Hubert Viriot, Yotel’s CEO, said he is excited about the Istanbul airport development because it’s in a “deep domestic Turkish market” and the recovery in 2018 of traditional feeder markets such as France, Germany and the United Kingdom.
“Rates are still behind, but we’re seeing a definite recovery,” Viriot said.
According to STR, the parent company of Hotel News Now, Atatürk— the current airport in Istanbul—is seeing low ADR and revenue per available room, perhaps the result of the country recovering from geopolitical events. In 2017, full-year occupancy increased 22.8% to 59.8%, while ADR increased 6.1% to 200.51 Turkish liras ($43.82) and RevPAR increased 30.3% to 120 liras ($26.22).
Önkal said the new airport will likely not directly compete with hubs such as Dubai, which he said was three-and-a-half to four hours away by plane.
Viriot, however, said the initiative will generate domestic and international business and be a game-changer for the region.
“Business will be generated in and around the airport, which has been developed in an exceptional fast manner, 42 months after the shovel,” he said. “Traditional development does not exist yet, such as residences, but there will develop a huge urban city, all on the European side and all the way to the north. There is a lot of land near the new airport.
“The beauty is that it is a completely new airport, which is quite rare if you think about it, at least outside of China.”

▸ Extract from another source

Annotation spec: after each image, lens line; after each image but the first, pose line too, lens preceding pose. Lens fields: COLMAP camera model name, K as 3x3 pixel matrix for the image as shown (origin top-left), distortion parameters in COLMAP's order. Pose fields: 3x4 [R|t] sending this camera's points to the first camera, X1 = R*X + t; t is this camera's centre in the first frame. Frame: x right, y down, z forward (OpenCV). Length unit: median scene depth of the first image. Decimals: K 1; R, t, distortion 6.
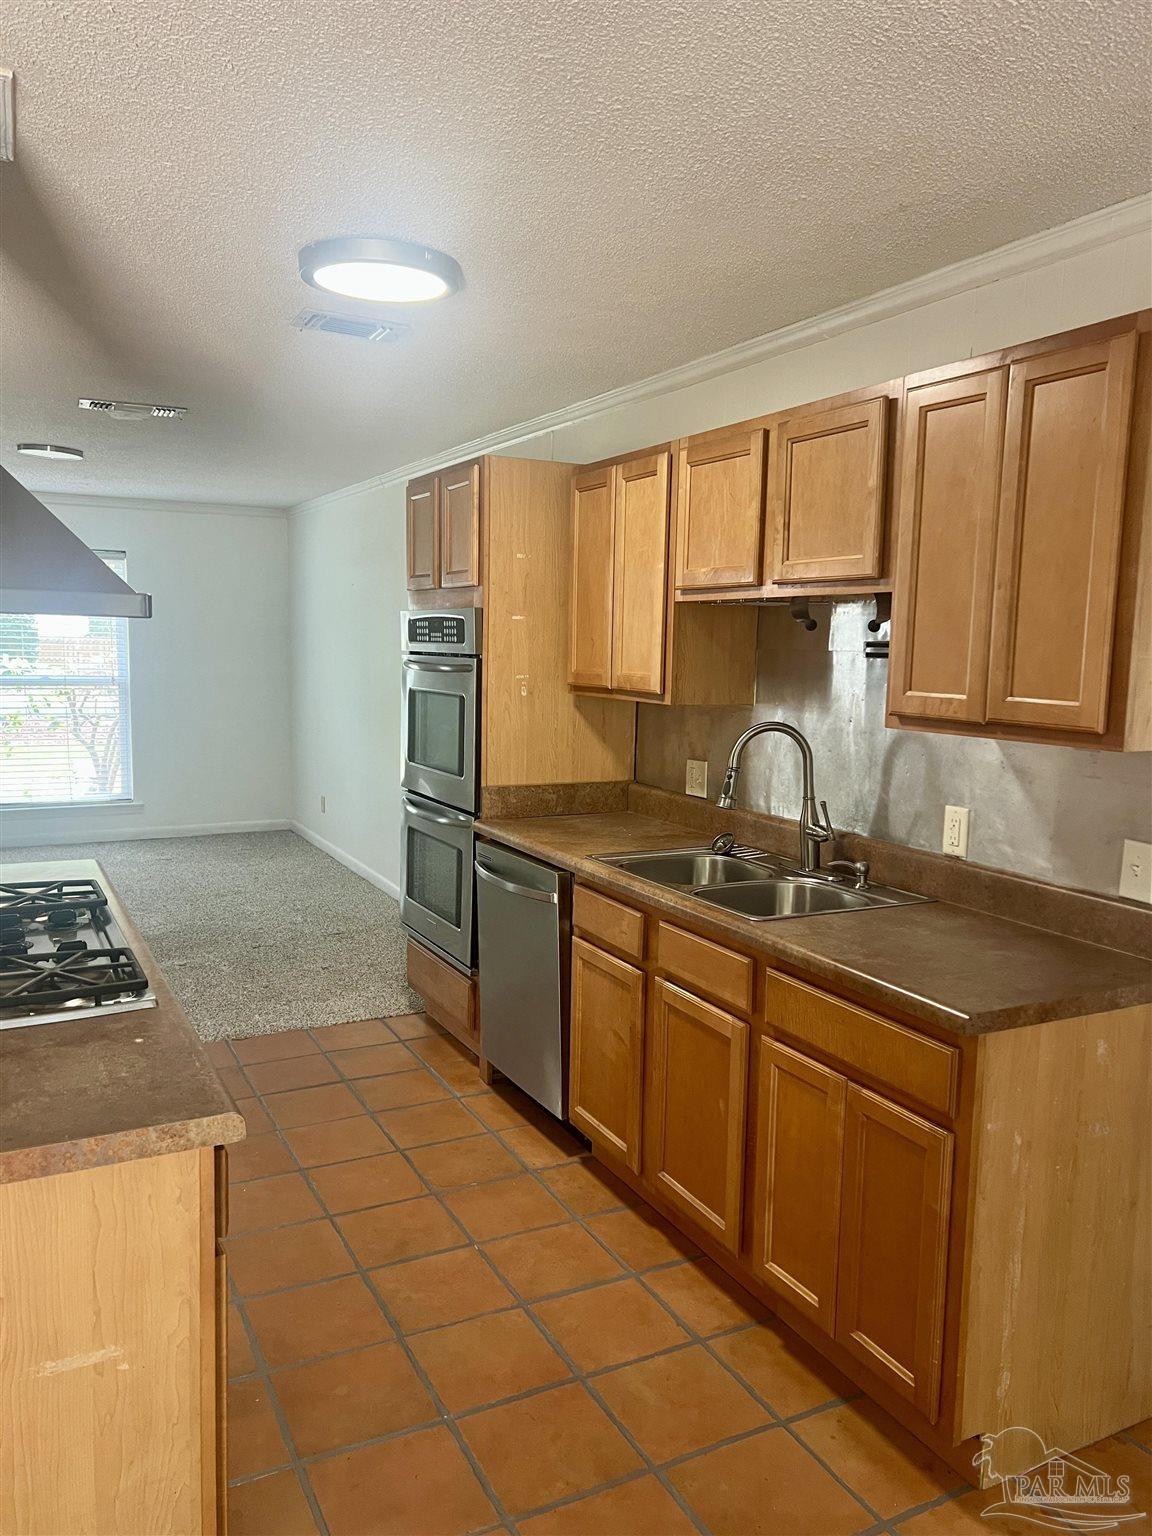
lens RADIAL K [[1142.7, 0, 579.9], [0, 1142.7, 773.7], [0, 0, 1]] dist [0.081644, -0.099695]
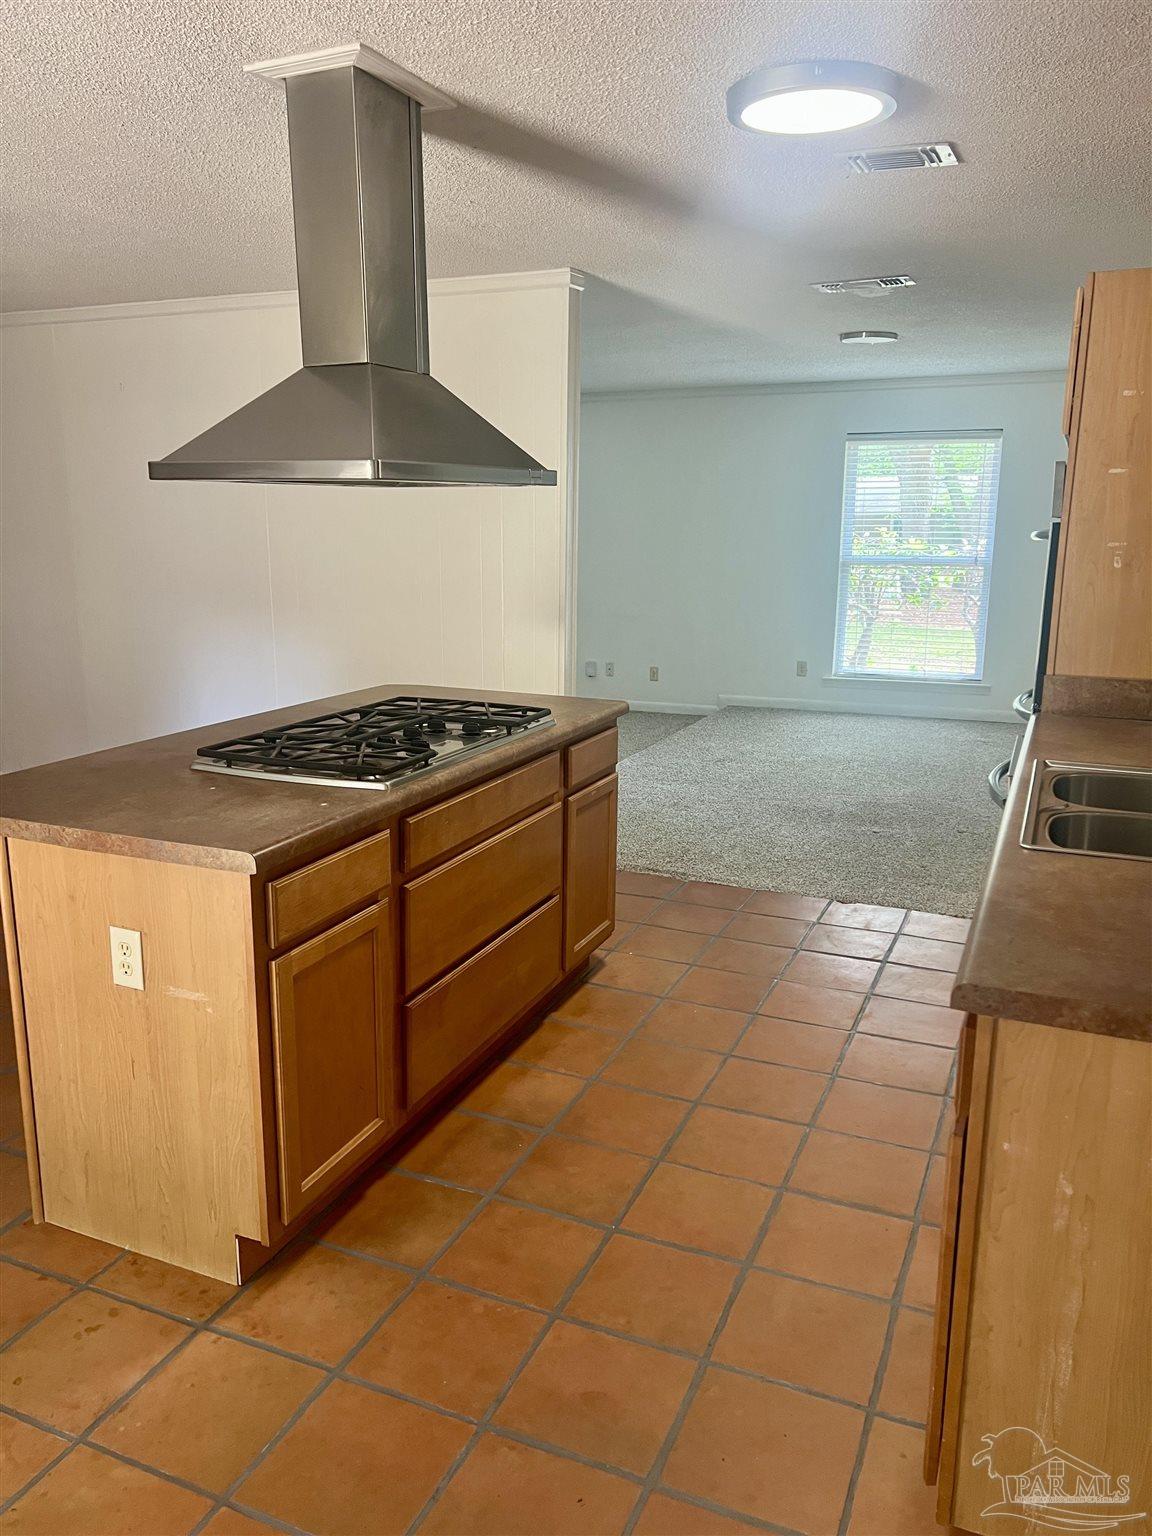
lens RADIAL K [[1142.7, 0, 579.9], [0, 1142.7, 773.7], [0, 0, 1]] dist [0.081644, -0.099695]
pose [[0.635030, 0.150322, -0.757721, 0.355129], [-0.080441, 0.988419, 0.128674, 0.001432], [0.768288, -0.020760, 0.639767, 0.172003]]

Viriot said on the air side of the new Yotel, there will be an emphasis on cabin-style rooms, and there would be a lounge and shower cabins for non-overnight guests. On the land side, there will typical facilities such as a gym, F&B and a club lounge.
“The difference between the usual Yotel is that the lounge will be larger, and it will have more meeting rooms, not so much for conventions but for smaller meetings,” Viriot said.
IGA’s original plan, according to Viriot, was to have a more traditional 300-room hotel as the first asset announced for the site, but the developer revised its plans following what Viriot called a “significant response from Yotel.”
IGA is a consortium of five Turkish companies, including some whose core activities include construction, real estate and retail, Viriot said, who added IGA is a “private organization that is run very thoroughly and speaks the same language as we do.”
IGA was not available for comment by press time.
“I do not know who my competitors were for the site, but we reinvented the (request for proposal) and emphasized to IGA that tomorrow’s travelers want an innovative product and that we have real expertise at operating airport hotels,” Viriot said.
Viriot said Yotel, which last September saw Starwood Capital Group buy 30% of the brand and inject $250 million into the firm, took IGA to see their existing airport hotels at Paris Charles de Gaulle and London Heathrow.
“We have a management agreement, which is quite unusual for an airport site. It is for 15 years, with a 10-year renewal,” Viriot said. “I think IGA was quite tempted by a lease, as they would not need to worry about it, but the risks are quite low, and they saw the best way to maximize returns is with a (hotel management agreement). There are very few white-label management agreements in Turkey.”
Viriot said he has no doubt Yotel will be joined by other hotels at the airport.
“For us, this is huge as there is no better way of entering a market than by having an airport hotel,” he said. “The airport is visible; it will be the country’s flagship airport, and Turkish Airlines is an international carrier.”
Önkal reiterated that Istanbul will be further put on the aviation map when the new airport opens.
“Istanbul already is a huge hub, and Turkish Airlines I now think flies to 303 destinations, much more than any other airline in the world, and it is profitable,” Önkal said.
Viriot said Yotel is looking at further Turkish opportunities, perhaps in its capital city of Ankara and in more seasonal Bodrum, continuing its strategy of preferring one airport hotel and one urban hotel in each gateway city.